Cárceles imaginarias

Luis Leante

Alfaguara, 2012

ISBN: 978-84-204-1108-8

360 páginas

18,50 €

Daniel Ruiz García

Confesaba Luis Leante hace unos días en una entrevista a Alejandro Luque su desconfianza y desarraigo hacia las camarillas literarias. Todas, dice, le resultan algo forzadas, y nunca se ha identificado con ninguna. De ahí que siempre haya ejercido su oficio literario por libre, y que sea muy difícil de meter en el saco de cualquiera de los grupos que, a modo de taifas, dan cuerpo al abigarrado mapa de la literatura española contemporánea.

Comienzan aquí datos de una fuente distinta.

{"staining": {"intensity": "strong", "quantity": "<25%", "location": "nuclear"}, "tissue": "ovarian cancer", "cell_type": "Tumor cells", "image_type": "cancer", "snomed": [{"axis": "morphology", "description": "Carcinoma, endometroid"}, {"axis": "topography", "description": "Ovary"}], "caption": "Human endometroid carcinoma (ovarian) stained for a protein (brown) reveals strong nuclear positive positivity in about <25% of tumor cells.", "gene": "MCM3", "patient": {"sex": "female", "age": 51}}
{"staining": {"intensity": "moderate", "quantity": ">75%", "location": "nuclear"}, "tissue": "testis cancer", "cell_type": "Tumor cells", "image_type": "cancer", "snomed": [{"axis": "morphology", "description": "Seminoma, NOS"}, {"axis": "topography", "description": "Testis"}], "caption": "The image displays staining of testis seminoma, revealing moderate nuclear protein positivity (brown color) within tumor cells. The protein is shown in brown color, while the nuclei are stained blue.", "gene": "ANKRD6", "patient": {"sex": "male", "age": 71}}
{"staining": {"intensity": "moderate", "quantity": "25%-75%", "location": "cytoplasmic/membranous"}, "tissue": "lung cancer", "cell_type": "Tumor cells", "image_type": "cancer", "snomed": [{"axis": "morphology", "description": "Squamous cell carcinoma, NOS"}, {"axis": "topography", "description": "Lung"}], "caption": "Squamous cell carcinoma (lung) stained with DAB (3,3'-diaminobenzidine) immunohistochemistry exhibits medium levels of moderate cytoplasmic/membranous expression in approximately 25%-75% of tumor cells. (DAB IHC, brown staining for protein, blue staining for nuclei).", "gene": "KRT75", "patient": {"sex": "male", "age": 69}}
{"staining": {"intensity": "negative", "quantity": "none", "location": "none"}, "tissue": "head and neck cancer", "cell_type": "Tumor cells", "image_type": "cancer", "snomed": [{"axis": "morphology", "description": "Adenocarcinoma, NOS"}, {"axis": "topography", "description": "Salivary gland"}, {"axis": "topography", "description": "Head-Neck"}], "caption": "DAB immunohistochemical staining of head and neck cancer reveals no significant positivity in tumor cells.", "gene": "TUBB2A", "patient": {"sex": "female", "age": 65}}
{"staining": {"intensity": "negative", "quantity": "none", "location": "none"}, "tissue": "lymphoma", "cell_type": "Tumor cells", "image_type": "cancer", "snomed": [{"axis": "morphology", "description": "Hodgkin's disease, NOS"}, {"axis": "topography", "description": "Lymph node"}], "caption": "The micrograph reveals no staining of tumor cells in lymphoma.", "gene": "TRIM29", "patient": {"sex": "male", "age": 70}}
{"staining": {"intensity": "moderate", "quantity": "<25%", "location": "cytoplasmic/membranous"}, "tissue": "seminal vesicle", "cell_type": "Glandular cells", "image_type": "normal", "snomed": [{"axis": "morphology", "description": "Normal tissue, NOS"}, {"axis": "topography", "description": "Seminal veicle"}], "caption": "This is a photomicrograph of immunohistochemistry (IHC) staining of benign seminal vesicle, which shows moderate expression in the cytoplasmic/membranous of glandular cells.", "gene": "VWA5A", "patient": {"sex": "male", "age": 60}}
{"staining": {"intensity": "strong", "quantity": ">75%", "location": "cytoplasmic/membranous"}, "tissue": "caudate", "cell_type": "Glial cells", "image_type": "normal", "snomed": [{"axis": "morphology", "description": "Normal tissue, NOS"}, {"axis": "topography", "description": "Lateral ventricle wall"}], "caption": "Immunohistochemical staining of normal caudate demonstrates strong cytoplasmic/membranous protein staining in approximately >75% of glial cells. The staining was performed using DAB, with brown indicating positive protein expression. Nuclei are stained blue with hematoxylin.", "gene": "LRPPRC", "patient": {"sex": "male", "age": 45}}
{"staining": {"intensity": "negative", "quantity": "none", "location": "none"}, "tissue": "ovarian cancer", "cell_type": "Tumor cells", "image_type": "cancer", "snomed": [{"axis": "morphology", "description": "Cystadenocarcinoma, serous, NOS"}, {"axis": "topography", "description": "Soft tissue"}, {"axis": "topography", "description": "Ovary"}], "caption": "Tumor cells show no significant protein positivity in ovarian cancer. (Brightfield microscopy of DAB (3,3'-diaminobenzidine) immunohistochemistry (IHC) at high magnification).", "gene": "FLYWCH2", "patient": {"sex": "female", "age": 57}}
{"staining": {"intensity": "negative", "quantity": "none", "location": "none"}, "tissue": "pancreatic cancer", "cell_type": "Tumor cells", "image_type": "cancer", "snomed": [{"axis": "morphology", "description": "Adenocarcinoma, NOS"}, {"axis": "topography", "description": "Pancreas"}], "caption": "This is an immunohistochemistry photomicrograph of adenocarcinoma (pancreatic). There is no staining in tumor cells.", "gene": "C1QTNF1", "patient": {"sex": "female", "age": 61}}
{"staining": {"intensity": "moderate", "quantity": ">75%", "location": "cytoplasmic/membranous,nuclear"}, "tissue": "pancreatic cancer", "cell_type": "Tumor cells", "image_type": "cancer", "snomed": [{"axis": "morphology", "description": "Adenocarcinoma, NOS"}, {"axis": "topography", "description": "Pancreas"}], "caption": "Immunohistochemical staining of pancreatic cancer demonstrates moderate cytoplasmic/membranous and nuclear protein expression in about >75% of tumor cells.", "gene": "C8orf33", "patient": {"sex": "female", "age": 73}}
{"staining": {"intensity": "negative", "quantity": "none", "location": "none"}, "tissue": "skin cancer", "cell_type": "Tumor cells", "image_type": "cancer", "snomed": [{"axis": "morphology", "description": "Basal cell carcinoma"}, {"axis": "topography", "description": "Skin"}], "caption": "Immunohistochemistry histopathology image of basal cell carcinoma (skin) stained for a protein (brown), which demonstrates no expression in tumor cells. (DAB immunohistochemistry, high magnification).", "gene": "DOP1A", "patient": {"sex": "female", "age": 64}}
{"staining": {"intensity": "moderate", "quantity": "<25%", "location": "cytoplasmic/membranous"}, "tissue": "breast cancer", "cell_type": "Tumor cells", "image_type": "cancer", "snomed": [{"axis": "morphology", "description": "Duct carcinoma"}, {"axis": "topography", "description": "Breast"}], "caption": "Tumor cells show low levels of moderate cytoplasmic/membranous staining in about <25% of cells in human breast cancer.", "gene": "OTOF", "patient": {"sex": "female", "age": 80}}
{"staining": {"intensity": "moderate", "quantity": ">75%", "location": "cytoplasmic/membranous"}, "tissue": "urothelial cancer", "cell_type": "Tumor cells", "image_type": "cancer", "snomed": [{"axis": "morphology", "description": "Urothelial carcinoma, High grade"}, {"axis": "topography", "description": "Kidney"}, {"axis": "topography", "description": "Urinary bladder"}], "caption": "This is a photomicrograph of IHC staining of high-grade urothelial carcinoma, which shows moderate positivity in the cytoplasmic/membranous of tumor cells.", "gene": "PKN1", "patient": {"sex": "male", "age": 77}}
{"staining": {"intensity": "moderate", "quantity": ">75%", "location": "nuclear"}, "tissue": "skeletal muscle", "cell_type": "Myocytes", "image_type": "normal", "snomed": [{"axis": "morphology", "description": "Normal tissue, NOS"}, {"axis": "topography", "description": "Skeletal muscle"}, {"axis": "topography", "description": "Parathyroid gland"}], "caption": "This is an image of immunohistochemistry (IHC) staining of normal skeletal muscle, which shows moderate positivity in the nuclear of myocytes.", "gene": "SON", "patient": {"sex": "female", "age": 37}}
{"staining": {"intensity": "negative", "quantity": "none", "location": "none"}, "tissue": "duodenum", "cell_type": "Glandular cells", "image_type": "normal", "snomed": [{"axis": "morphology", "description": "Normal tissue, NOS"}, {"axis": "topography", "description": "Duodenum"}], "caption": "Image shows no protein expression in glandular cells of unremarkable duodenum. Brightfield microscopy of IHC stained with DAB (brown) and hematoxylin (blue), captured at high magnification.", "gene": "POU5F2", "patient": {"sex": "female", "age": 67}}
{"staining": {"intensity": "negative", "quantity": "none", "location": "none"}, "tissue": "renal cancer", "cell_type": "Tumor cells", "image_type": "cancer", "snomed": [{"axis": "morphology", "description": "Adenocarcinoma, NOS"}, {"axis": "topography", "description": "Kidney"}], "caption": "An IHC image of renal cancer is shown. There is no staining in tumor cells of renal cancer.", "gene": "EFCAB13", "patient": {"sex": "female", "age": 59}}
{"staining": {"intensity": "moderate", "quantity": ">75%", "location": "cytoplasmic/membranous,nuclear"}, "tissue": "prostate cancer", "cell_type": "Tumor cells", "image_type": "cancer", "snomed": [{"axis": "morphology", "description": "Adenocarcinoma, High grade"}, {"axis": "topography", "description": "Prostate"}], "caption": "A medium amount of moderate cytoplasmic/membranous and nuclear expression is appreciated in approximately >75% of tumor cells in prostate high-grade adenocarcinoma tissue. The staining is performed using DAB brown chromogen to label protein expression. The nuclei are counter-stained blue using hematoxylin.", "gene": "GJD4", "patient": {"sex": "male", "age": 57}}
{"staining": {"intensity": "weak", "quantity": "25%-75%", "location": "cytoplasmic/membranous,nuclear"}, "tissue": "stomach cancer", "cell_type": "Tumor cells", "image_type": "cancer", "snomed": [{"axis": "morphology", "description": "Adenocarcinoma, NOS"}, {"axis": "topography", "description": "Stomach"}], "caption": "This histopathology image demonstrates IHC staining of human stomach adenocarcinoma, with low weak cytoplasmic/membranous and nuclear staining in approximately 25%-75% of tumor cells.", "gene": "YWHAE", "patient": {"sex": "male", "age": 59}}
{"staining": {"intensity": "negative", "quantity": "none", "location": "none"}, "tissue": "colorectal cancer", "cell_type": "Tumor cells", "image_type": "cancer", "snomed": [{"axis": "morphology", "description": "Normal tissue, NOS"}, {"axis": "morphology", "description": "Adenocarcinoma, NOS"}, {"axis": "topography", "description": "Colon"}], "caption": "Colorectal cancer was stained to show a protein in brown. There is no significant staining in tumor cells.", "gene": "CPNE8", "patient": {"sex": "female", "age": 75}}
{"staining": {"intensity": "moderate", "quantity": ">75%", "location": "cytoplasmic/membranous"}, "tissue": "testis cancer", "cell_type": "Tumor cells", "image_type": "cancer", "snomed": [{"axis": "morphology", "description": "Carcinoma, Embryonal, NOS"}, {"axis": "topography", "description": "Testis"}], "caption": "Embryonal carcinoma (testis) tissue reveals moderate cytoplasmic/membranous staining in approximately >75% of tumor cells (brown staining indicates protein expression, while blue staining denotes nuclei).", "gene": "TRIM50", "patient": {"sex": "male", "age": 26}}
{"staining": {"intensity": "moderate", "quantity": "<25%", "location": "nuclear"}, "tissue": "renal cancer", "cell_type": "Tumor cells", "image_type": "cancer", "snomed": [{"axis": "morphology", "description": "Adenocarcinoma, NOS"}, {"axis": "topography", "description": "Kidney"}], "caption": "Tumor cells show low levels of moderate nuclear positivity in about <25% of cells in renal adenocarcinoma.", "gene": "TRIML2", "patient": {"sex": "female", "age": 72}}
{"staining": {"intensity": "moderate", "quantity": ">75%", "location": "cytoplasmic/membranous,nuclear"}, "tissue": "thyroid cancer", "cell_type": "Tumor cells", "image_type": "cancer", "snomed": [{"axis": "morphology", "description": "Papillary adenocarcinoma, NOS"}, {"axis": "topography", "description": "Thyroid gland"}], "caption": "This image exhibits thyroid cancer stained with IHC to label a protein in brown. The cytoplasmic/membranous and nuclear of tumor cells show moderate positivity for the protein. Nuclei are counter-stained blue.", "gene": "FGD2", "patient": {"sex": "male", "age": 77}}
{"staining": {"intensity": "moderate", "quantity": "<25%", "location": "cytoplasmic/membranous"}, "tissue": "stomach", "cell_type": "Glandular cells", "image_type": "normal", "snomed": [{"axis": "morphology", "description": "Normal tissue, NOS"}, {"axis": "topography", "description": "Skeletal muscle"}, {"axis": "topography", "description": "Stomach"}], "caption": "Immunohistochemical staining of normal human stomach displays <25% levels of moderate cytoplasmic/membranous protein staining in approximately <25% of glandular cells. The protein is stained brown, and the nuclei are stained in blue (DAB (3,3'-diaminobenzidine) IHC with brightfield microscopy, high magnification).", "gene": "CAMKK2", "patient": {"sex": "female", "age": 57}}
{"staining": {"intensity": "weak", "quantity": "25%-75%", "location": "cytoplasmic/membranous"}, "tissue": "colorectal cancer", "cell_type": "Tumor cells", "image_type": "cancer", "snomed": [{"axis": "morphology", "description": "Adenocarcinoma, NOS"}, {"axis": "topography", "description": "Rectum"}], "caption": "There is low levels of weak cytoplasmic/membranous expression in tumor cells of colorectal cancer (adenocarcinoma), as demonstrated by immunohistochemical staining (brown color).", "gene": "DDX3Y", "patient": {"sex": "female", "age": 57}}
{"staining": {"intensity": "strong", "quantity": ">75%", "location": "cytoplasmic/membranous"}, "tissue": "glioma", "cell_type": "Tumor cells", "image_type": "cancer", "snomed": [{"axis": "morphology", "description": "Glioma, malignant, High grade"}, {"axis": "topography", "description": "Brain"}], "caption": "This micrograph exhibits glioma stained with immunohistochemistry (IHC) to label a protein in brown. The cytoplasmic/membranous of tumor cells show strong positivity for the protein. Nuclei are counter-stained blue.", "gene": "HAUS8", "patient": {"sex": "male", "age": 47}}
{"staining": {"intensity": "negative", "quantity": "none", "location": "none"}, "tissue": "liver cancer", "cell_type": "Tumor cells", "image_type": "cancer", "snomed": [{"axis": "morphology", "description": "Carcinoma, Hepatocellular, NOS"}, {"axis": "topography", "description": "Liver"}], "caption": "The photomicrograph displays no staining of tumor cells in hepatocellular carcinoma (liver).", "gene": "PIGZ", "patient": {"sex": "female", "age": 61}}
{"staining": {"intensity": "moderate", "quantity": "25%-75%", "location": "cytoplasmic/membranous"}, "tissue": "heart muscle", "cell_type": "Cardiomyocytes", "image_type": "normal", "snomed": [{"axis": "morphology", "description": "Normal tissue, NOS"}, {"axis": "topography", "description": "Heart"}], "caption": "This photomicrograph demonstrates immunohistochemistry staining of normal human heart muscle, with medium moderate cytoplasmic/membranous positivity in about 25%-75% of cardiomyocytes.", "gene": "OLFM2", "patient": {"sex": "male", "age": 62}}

“Todos los escritores con quien hubiera deseado formar escuela están muertos”, o algo así, le oí decir el otro día en la entrevista, y aquello me dio que pensar. Porque después de leer Cárceles imaginarias uno reconoce muchas deudas en la literatura de Leante. Pero por ese gusto impertinente que uno tiene por la comparación, uno no piensa en el socorrido modelo cervantino, donde de un tiempo a esta parte todos los autores españoles parecen querer plantar su raíz, ni siquiera en los noventayochistas, que fraguaron esa cosa del espíritu de intelectual español. Pienso sobre todo en Somerset Maugham, y en las muchas similitudes que el escritor murciano tiene con el inglés. Empezando por el aspecto físico algo ‘british’ de Leante, aparentemente sobrio y comedido, desde luego muy poco español. Continuando con la querencia por los ambientes exóticos en la construcción de muchas de sus novelas, y por el gusto por el viaje como motivo literario. Siguiendo por la solidez en la construcción de personajes, por la apuesta por estructuras narrativas bastante férreas y bien pergeñadas. Y terminando por el propio ideario literario, que en el caso de Leante, como en el de Somerset Maugham, podría resumirse en contar buenas historias e intentar contarlas con eficacia.

El estilo de Leante en Cárceles imaginarias parece incluso haberse “anglificado” más que de costumbre, de forma que hay una renuncia total al adorno, a la adjetivación, a descripciones que resten músculo a la trama. Ello no quita que el murciano gaste un estilo elegante, con un uso de la metáfora comedido pero muy efectivo, donde hay detalles de poética diminuta que otorgan una estimable «gracia» al texto. De eso trata, pienso, saber contar una historia, porque todo parece consagrado a contar la historia que se tiene entre manos.

Estamos ante un arquetipo de novela con poso de intriga histórica. Pero esta intriga no es, como suele suceder en las novelas de este tono, nada grandilocuente ni ambiciosa. Aquí no hay ninguna verdad oculta que vaya a cambiar el sentido del mundo o nuestra percepción sobre personajes relevantes de nuestra Historia. Es una intriga más bien psicológica, personal, incluso íntima, que se desarrolla a través del formato de trama dentro de otra trama. La trama, digamos, periférica, es la que justifica y da pie a la trama interna, que funciona en sí misma como una segunda novela. Es, a mi juicio, esta segunda historia la que le da consistencia al libro, y la que concentra todo el interés del lector. Mucho más expresiva que la primera, mucho más concentrada y estimulante, es la culpable de que el libro se lea con avidez y expectación, sin altibajos de tensión, reservados normalmente a la trama periférica (que, en todo caso, también se lee con interés: en todo momento «se nos está contando algo»).

Cárceles imaginarias centra su mirada en un personaje enigmático, cuya personalidad se va dibujando a lo largo de toda la obra. Un anarquista de finales del siglo XIX que va mudando su identidad y emborronándola a través de diversos viajes por Europa, Asia y Latinoamérica en los que asume otros nombres y padece todo tipo de peripecias, perseguido siempre por la sospecha y atenazado por un carácter quizá algo dubitativo, desnortado, con poca fe en sí mismo y en sus propias creencias. Un modelo posible de antihéroe, en medio de unos sucesos poco heroicos, con los que Leante pone en pie una reflexión sobre el azar y sobre la forma en que se construye nuestra vida y, por tanto, nuestra memoria. Ni el protagonista principal, ni ninguno de los secundarios -otra cosa que lo acerca a Maugham: su buena mano para el dibujo de los personajes de reparto-, destacan especialmente por su valía personal o su genio. Son seres humanos bastante normales, atrapados en unas circunstancias vitales determinadas, donde el aparente libre albedrío es machacado por el azar y su caprichosa madeja. Una dinámica existencial, pienso, muy parecida a la que gobierna nuestra propia vida, la real, no la que reconocemos en los libros. Y es por ello que, por encima de las peripecias, de los viajes, de los peligros, no cuesta sentirse identificado con la historia de esta novela, en la que Leante da muestras de su competencia literaria. Una competencia nada exhibicionista ni rutilante, sino silenciosa, elegante, discreta, acorde con lo que cabe esperar de un buen artesano, de todo un maestro de oficio.